Model 2:- RANDOM FOREST

from sklearn.ensemble import RandomForestRegressor
forest_reg = RandomForestRegressor()
forest_reg.fit(dataset_prepared, dataset_labels)

dataset_predictions = forest_reg.predict(dataset_prepared)
forest_mse = mean_squared_error(dataset_labels, dataset_predictions)
forest_rmse = np.sqrt(forest_mse)
forest_rmse
#Output:- 855.542197109679

from sklearn.metrics import r2_score
r2_score(dataset_labels,dataset_predictions)
#Output:- 0.9884467953899244

98% accuracy is excellent but it can be overfitting also so let’s check on validation set.

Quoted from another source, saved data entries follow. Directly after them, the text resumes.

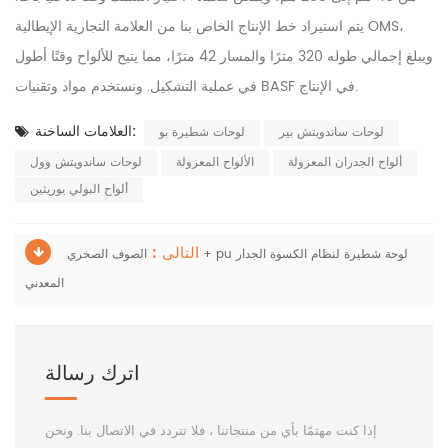
يتم استيراد خط الإنتاج الخاص بنا من العلامة التجارية الإيطالية OMS،
ويبلغ إجمالي طوله 320 مترًا والمسار 42 مترًا، مما يتيح للألواح وقتًا أطول
في عملية التشكيل. ونستخدم مواد وتقنيات BASF في الإنتاج.
العلامات الساخنة:
لوحات ساندويتش بير
لوحات شطيرة بو
ألواح الجدران المعزولة
الألواح المعزولة
لوحات ساندويتش وول
ألواح البولي يوريثين
التالى :
الصوف الصخري + pu لوحة شطيرة لنظام الكسوة الجدار
المعدني
اترك رسالة
إذا كنت مهتمًا بأي من منتجاتنا ، فلا تتردد في الاتصال بنا. ونحن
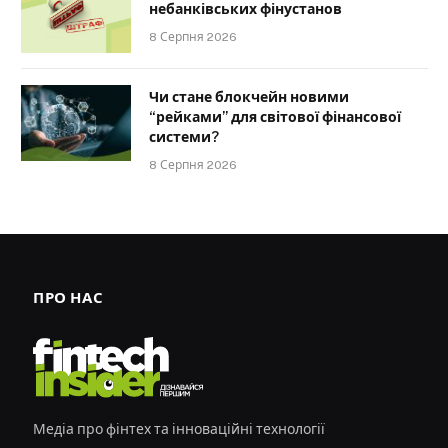
небанківських фінустанов
8 Серпня 2026
Чи стане блокчейн новими
“рейками” для світової фінансової
системи?
8 Серпня 2026
ПРО НАС
Медіа про фінтех та інноваційні технології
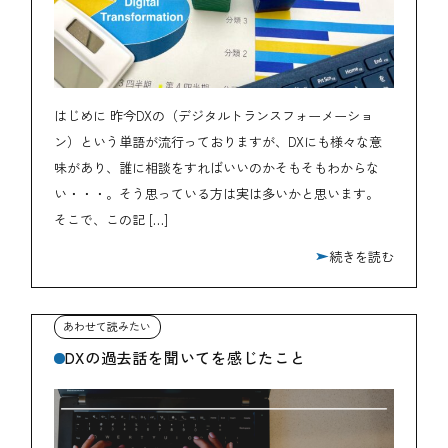
はじめに 昨今DXの（デジタルトランスフォーメーショ
ン）という単語が流行っておりますが、DXにも様々な意
味があり、誰に相談をすればいいのかそもそもわからな
い・・・。そう思っている方は実は多いかと思います。
そこで、この記 […]
続きを読む
DXの過去話を聞いてを感じたこと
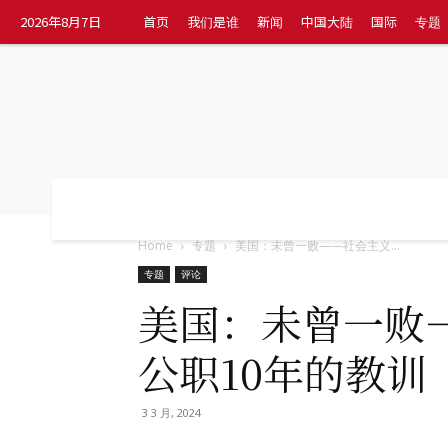
2026年8月7日
首页
我们是谁
新闻
中国大陆
国际
专题
首页
我们是谁
新闻
中国大陆
国
Home
专题
美国：未曾一败——社会主义...
专题
评论
美国：未曾一败
公职10年的教训
3 3 月, 2024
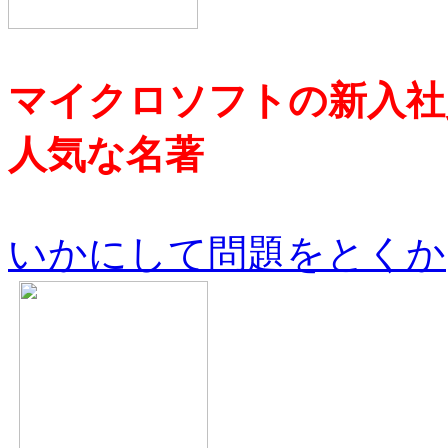
マイクロソフトの新入社
人気な名著
いかにして問題をとくか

from sklearn.model_selection import cross_val_score
scores = cross_val_score(forest_reg, dataset_prepared, dataset_labels,scoring="neg_mean_squared_error", cv=10)
forest_rmse_scores = np.sqrt(-scores)

display_scores(forest_rmse_scores)
#OUTPUT:- Scores: [2734.44328867 1188.14002497 1838.13175821 3073.10865759 2771.873636812327.09898295 1398.38354161 2146.56526885 2450.01392878 2253.57101669] Mean: 2218.1330105124134 Standard deviation: 570.3932128584376

Comparing Decision tree and linear regression, Random Forest works well on validation set

TESTING THE MODEL:-

X_test = strat_test_set.drop("price", axis=1)
y_test = strat_test_set["price"].copy()
X_test_prepared = full_pipeline.transform(X_test)

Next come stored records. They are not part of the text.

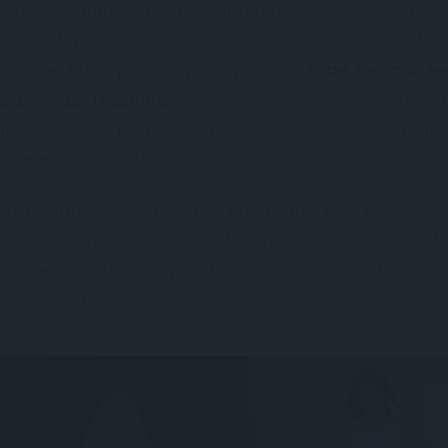
Nous sommes toutes différentes et ce qui va
magnifiquement à l’une n’ira pas forcément à
l’autre. Mais pas de panique : LA
robe de mariée
qui vous ressemble
, qui valorise vos atouts e
masque vos petits défauts, existe et elle vous ira
comme un gant!
Christian Dior, maître en matière d’élégance,
l’avait bien compris, «Le bonheur est le secret de
toute beauté». N’ayez donc aucune crainte, vous
resplendirez !!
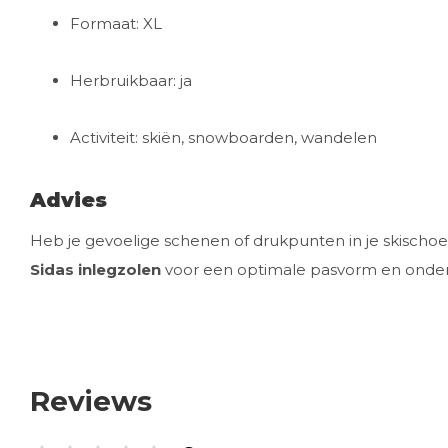
Formaat: XL
Herbruikbaar: ja
Activiteit: skiën, snowboarden, wandelen
Advies
Heb je gevoelige schenen of drukpunten in je skischo
Sidas inlegzolen
voor een optimale pasvorm en onder
Reviews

#TESTING USING LINEAR REGRESSION
final_predictions = lin_reg.predict(X_test_prepared)
from sklearn.metrics import r2_score
r2_score(y_test,final_predictions)
#output:- 0.7529563908162089

#TESTING USING DECISION TREE
final_predictions = tree_reg.predict(X_test_prepared)
from sklearn.metrics import r2_score
r2_score(y_test,final_predictions)
#output:- 0.8306763271550477

#TESTING USING RANDOM FOREST
final_predictions = forest_reg.predict(X_test_prepared)
from sklearn.metrics import r2_score
r2_score(y_test,final_predictions)
#output:- 0.9138544598709686

According to the above code, RANDOM FOREST has a superior accuracy rate of 91%. Therefore RANDOM FOREST is the ideal model for this data.